Vinals has been sounding out possible candidates from companies in Britain, southeast Asia, and Europe, according to Bloomberg, in a search that is not currently part of any formal selection process.
Winters, who has led the London-based bank since 2015, had a public spat with shareholders last year after some opposed the lender’s compensation policy, calling investors’ criticism of his pension award “immature and unhelpful”.
StanChart eventually cut Winters’ pension allowance, but Vinals was not happy about the chief executive’s public handling of the matter, Bloomberg reported.
A StanChart spokesperson said its chairman and board think that Winters is the best chief executive the bank could have, and would like to keep him on “as long as possible”.

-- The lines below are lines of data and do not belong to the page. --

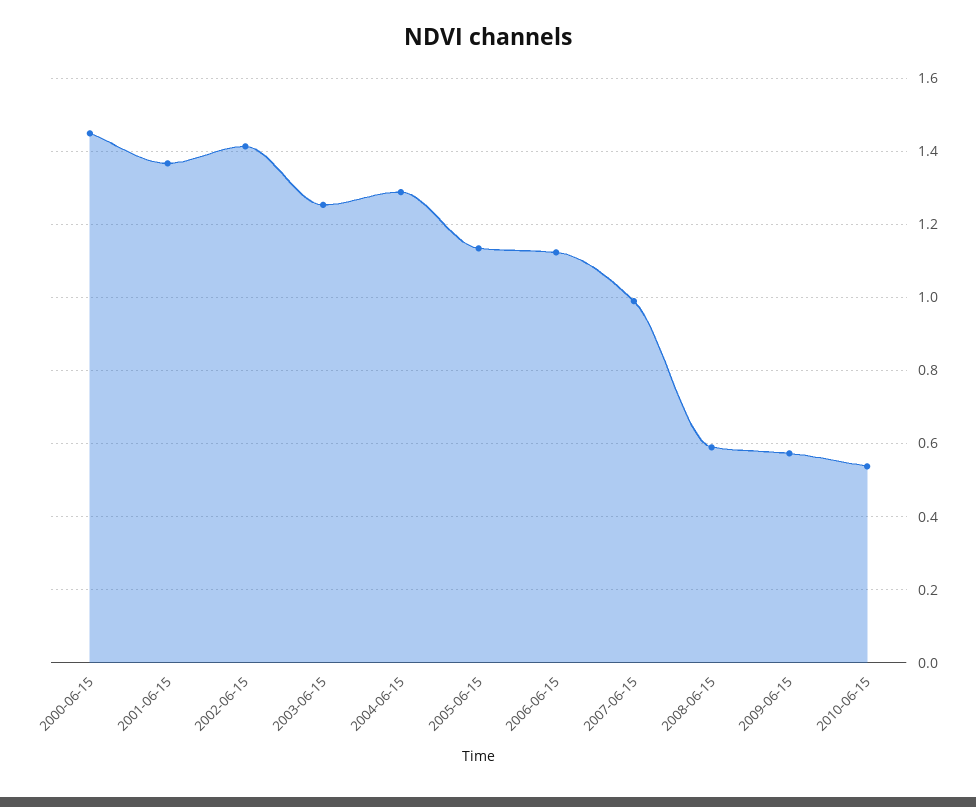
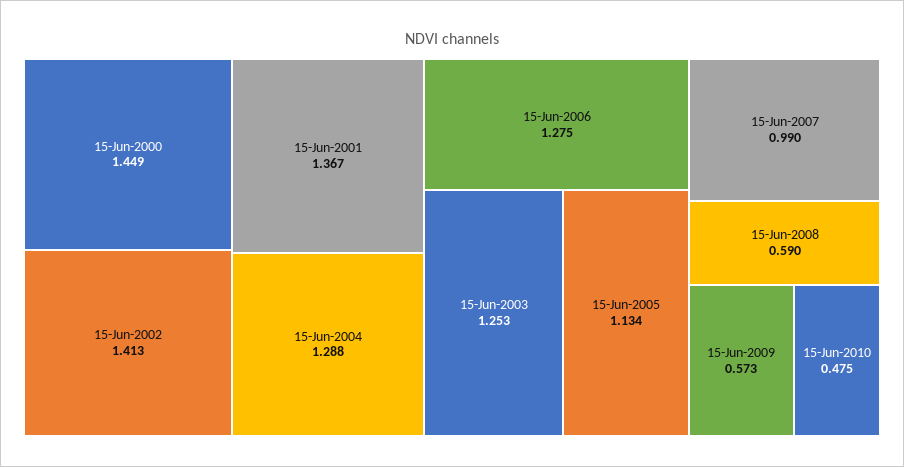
  {
    "2000-06-15": 1.449,
    "2001-06-15": 1.367,
    "2002-06-15": 1.413,
    "2003-06-15": 1.253,
    "2004-06-15": 1.288,
    "2005-06-15": 1.134,
-   "2006-06-15": 1.12,
+   "2006-06-15": 1.275,
    "2007-06-15": 0.99,
    "2008-06-15": 0.59,
    "2009-06-15": 0.573,
-   "2010-06-15": 0.54
+   "2010-06-15": 0.475
  }

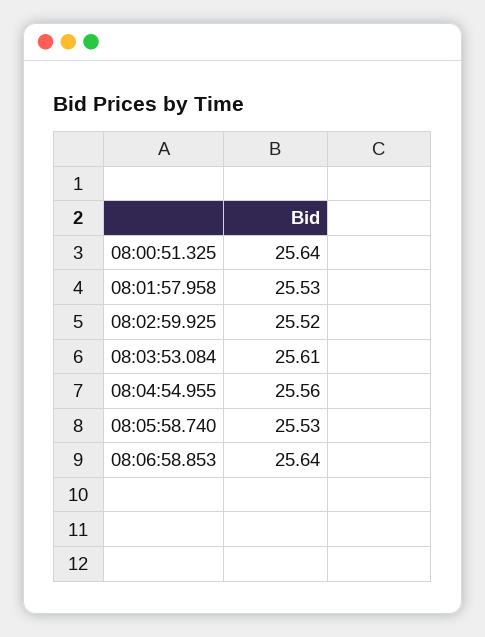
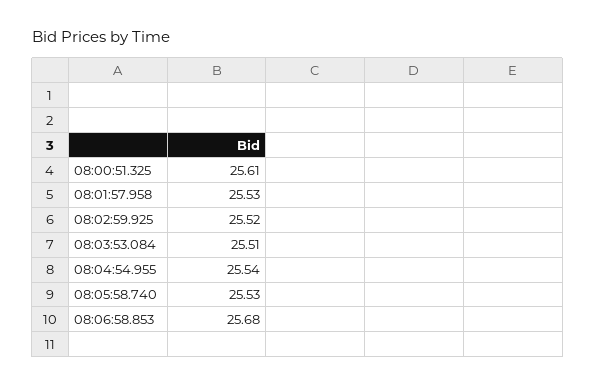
  {
-   "08:00:51.325": 25.64,
+   "08:00:51.325": 25.61,
    "08:01:57.958": 25.53,
    "08:02:59.925": 25.52,
-   "08:03:53.084": 25.61,
+   "08:03:53.084": 25.51,
-   "08:04:54.955": 25.56,
+   "08:04:54.955": 25.54,
    "08:05:58.740": 25.53,
-   "08:06:58.853": 25.64
+   "08:06:58.853": 25.68
  }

“Succession planning for the senior management team has been ongoing since the chairman joined in late 2016 and throughout that time has included meetings with potential candidates and recruitment firms, along with development of internal candidates,” the spokesperson said.
Winters recently dismissed speculation he could leave the Asia-focused lender. “I don’t know who the colleagues are saying that I’ve checked out, but they’re certainly not close to me,” he told Bloomberg last week.
Managing StanChart’s internal pool of chief executives is part of Winters’ responsibility, and he told Bloomberg his “specific objective” was to “tee up the succession candidates”.
“Upon my arrival, we significantly stepped up the rigor of the succession planning,” he said. “If you are on the succession plan, you are told.”
StanChart has been hit by a series of compliance scandals and a 45 per cent decline in its share price since Winters took over.
In April last year, the Financial Conduct Authority fined StanChart £102m for “serious and sustained” shortcomings in client due diligence and monitoring.
The fine was part of a $1.1bn (£858m) settlement with US and UK financial regulators over allegations of poor money laundering controls and sanctions breaches.
However a recent series of steady results have calmed investor concerns over Winters’ turnaround plan for the bank.
StanChart reported a 46 per cent jump in annual profit last week, but warned that operating income growth would be lower than expected in 2020 due to the impact of the coronavirus in key Asian markets.
StanChart shares were trading 0.33 per cent up in London by mid-afternoon.